The sunglasses have now been sent to the Institute for the Modishly-Impaired.  I anticipate the test results will confirm my theory that the nosepiece is made from the exact same magnetic material as is found in my toes.  I’ve been known to smash toes in the same weekend, even the same day.  However, this was a first for the nose.  It had to be the sunglasses. 
So, where does this leave me and my shades?  Hipness enabler or danger magnet?  GQ advertisement or Plastic Surgery Weekly? 

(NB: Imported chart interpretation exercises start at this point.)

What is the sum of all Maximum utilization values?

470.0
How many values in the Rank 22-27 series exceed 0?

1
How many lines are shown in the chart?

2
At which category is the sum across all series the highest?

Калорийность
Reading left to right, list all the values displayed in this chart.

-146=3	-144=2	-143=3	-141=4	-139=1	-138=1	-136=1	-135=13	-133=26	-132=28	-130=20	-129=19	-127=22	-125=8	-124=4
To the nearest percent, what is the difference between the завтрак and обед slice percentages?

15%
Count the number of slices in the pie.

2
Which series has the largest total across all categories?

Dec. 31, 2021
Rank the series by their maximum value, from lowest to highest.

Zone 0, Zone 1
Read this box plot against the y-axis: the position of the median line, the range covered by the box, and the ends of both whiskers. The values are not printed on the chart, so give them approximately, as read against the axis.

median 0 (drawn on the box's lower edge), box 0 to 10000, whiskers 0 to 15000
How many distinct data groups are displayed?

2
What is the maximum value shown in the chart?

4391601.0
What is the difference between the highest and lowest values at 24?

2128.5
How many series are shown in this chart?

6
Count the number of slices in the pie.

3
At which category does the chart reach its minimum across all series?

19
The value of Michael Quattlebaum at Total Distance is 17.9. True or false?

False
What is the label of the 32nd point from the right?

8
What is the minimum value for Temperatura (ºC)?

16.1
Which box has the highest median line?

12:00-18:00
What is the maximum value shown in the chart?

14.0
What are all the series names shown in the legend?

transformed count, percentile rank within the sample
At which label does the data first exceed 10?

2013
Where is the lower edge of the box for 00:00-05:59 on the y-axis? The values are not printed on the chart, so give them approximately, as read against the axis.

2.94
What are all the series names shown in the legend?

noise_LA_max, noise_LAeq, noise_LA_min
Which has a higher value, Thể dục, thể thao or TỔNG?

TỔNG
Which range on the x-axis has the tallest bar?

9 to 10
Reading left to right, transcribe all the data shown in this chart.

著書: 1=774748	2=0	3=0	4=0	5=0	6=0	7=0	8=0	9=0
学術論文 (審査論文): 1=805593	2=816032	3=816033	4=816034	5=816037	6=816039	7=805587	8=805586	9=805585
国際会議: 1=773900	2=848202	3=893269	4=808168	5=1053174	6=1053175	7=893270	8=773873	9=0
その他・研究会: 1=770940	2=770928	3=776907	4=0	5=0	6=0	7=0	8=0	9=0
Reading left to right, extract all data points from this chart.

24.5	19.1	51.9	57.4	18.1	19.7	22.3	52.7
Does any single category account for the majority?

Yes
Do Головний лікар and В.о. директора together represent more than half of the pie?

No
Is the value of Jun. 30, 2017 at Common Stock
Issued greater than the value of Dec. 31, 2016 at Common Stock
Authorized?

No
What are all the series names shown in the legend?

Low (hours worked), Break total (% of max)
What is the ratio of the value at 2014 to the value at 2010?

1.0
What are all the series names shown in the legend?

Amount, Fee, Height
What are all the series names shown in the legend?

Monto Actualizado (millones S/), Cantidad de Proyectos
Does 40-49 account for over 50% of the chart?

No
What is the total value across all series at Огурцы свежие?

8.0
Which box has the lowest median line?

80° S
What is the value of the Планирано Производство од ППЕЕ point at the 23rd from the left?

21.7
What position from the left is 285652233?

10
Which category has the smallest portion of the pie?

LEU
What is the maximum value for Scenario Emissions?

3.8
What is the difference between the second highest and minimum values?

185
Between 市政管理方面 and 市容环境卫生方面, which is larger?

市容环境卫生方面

For now, I’ve opted to keep the sunglasses.  They may be a reprehensible maiming hazard, but they’re still functional.  This, even after the skin and dried blood were washed from them.  Public humiliation may have dimmed those brief flickers of “smoothness”, but I’ll continue to strive for that full package status.  For now, no phone booths required. 
Although a part of me is beginning to wonder if these types of scenarios are what led Superman to totally disregard the trendy eyewear fad.